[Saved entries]
========================================================================

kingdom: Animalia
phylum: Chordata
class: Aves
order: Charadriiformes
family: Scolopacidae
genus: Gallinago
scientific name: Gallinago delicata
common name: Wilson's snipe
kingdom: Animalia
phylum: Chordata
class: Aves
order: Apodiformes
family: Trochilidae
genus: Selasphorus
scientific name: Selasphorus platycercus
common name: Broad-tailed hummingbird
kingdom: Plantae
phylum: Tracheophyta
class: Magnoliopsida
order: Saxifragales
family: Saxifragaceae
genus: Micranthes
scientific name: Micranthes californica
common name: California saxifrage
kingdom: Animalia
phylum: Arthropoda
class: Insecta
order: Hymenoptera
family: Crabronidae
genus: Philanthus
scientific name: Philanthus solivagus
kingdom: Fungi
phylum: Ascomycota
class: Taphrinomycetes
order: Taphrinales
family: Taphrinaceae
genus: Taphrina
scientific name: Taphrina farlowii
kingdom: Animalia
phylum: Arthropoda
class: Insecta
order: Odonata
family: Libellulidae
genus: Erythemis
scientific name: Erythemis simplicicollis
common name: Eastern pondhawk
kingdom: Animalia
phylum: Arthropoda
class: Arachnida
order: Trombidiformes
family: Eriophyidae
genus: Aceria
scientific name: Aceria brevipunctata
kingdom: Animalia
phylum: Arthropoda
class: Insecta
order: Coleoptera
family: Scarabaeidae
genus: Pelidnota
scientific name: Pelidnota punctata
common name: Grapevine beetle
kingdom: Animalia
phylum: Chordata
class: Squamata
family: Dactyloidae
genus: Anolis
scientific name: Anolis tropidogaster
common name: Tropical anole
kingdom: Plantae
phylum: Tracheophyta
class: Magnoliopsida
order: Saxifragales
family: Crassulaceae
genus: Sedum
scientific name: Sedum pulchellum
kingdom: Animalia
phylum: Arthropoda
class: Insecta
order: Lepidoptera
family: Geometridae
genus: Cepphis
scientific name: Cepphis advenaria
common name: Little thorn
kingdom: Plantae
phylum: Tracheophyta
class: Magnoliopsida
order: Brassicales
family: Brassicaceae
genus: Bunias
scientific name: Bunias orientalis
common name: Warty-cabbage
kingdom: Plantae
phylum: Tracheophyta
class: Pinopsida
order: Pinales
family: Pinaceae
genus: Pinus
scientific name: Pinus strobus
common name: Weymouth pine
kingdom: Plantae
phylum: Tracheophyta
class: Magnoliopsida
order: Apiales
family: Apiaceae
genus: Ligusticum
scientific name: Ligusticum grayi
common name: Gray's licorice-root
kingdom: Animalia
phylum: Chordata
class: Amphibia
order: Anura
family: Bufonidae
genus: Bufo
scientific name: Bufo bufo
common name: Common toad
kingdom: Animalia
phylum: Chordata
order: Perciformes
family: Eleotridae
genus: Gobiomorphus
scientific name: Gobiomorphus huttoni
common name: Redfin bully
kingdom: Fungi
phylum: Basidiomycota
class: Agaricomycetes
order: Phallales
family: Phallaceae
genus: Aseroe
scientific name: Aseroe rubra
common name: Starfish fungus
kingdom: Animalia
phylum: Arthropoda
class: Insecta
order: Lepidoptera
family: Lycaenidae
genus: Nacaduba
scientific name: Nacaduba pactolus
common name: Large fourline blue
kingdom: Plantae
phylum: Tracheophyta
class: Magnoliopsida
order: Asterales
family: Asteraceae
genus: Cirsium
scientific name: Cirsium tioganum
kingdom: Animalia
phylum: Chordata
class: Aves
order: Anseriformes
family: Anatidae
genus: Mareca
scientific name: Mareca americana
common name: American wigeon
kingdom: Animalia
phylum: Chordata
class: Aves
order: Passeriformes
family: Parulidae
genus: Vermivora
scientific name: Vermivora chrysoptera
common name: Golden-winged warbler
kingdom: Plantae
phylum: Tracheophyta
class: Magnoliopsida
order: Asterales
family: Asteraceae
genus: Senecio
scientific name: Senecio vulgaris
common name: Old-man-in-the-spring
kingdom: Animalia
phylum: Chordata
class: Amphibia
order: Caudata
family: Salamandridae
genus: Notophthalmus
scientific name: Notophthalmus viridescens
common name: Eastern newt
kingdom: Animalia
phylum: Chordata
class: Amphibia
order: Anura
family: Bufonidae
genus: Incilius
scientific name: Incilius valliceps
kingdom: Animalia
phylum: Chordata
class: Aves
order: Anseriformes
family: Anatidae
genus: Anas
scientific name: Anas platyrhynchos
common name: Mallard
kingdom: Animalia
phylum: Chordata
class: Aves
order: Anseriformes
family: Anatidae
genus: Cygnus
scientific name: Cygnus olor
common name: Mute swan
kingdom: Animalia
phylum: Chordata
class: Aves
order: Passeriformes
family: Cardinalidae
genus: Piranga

========================================================================

GIVEN PROBLEM - Update the lines of all the entries above by replacing "common name" with "vernacular name", leaving everything else unchanged.

ANSWER TO THIS TASK -
kingdom: Animalia
phylum: Chordata
class: Aves
order: Charadriiformes
family: Scolopacidae
genus: Gallinago
scientific name: Gallinago delicata
vernacular name: Wilson's snipe
kingdom: Animalia
phylum: Chordata
class: Aves
order: Apodiformes
family: Trochilidae
genus: Selasphorus
scientific name: Selasphorus platycercus
vernacular name: Broad-tailed hummingbird
kingdom: Plantae
phylum: Tracheophyta
class: Magnoliopsida
order: Saxifragales
family: Saxifragaceae
genus: Micranthes
scientific name: Micranthes californica
vernacular name: California saxifrage
kingdom: Animalia
phylum: Arthropoda
class: Insecta
order: Hymenoptera
family: Crabronidae
genus: Philanthus
scientific name: Philanthus solivagus
kingdom: Fungi
phylum: Ascomycota
class: Taphrinomycetes
order: Taphrinales
family: Taphrinaceae
genus: Taphrina
scientific name: Taphrina farlowii
kingdom: Animalia
phylum: Arthropoda
class: Insecta
order: Odonata
family: Libellulidae
genus: Erythemis
scientific name: Erythemis simplicicollis
vernacular name: Eastern pondhawk
kingdom: Animalia
phylum: Arthropoda
class: Arachnida
order: Trombidiformes
family: Eriophyidae
genus: Aceria
scientific name: Aceria brevipunctata
kingdom: Animalia
phylum: Arthropoda
class: Insecta
order: Coleoptera
family: Scarabaeidae
genus: Pelidnota
scientific name: Pelidnota punctata
vernacular name: Grapevine beetle
kingdom: Animalia
phylum: Chordata
class: Squamata
family: Dactyloidae
genus: Anolis
scientific name: Anolis tropidogaster
vernacular name: Tropical anole
kingdom: Plantae
phylum: Tracheophyta
class: Magnoliopsida
order: Saxifragales
family: Crassulaceae
genus: Sedum
scientific name: Sedum pulchellum
kingdom: Animalia
phylum: Arthropoda
class: Insecta
order: Lepidoptera
family: Geometridae
genus: Cepphis
scientific name: Cepphis advenaria
vernacular name: Little thorn
kingdom: Plantae
phylum: Tracheophyta
class: Magnoliopsida
order: Brassicales
family: Brassicaceae
genus: Bunias
scientific name: Bunias orientalis
vernacular name: Warty-cabbage
kingdom: Plantae
phylum: Tracheophyta
class: Pinopsida
order: Pinales
family: Pinaceae
genus: Pinus
scientific name: Pinus strobus
vernacular name: Weymouth pine
kingdom: Plantae
phylum: Tracheophyta
class: Magnoliopsida
order: Apiales
family: Apiaceae
genus: Ligusticum
scientific name: Ligusticum grayi
vernacular name: Gray's licorice-root
kingdom: Animalia
phylum: Chordata
class: Amphibia
order: Anura
family: Bufonidae
genus: Bufo
scientific name: Bufo bufo
vernacular name: Common toad
kingdom: Animalia
phylum: Chordata
order: Perciformes
family: Eleotridae
genus: Gobiomorphus
scientific name: Gobiomorphus huttoni
vernacular name: Redfin bully
kingdom: Fungi
phylum: Basidiomycota
class: Agaricomycetes
order: Phallales
family: Phallaceae
genus: Aseroe
scientific name: Aseroe rubra
vernacular name: Starfish fungus
kingdom: Animalia
phylum: Arthropoda
class: Insecta
order: Lepidoptera
family: Lycaenidae
genus: Nacaduba
scientific name: Nacaduba pactolus
vernacular name: Large fourline blue
kingdom: Plantae
phylum: Tracheophyta
class: Magnoliopsida
order: Asterales
family: Asteraceae
genus: Cirsium
scientific name: Cirsium tioganum
kingdom: Animalia
phylum: Chordata
class: Aves
order: Anseriformes
family: Anatidae
genus: Mareca
scientific name: Mareca americana
vernacular name: American wigeon
kingdom: Animalia
phylum: Chordata
class: Aves
order: Passeriformes
family: Parulidae
genus: Vermivora
scientific name: Vermivora chrysoptera
vernacular name: Golden-winged warbler
kingdom: Plantae
phylum: Tracheophyta
class: Magnoliopsida
order: Asterales
family: Asteraceae
genus: Senecio
scientific name: Senecio vulgaris
vernacular name: Old-man-in-the-spring
kingdom: Animalia
phylum: Chordata
class: Amphibia
order: Caudata
family: Salamandridae
genus: Notophthalmus
scientific name: Notophthalmus viridescens
vernacular name: Eastern newt
kingdom: Animalia
phylum: Chordata
class: Amphibia
order: Anura
family: Bufonidae
genus: Incilius
scientific name: Incilius valliceps
kingdom: Animalia
phylum: Chordata
class: Aves
order: Anseriformes
family: Anatidae
genus: Anas
scientific name: Anas platyrhynchos
vernacular name: Mallard
kingdom: Animalia
phylum: Chordata
class: Aves
order: Anseriformes
family: Anatidae
genus: Cygnus
scientific name: Cygnus olor
vernacular name: Mute swan
kingdom: Animalia
phylum: Chordata
class: Aves
order: Passeriformes
family: Cardinalidae
genus: Piranga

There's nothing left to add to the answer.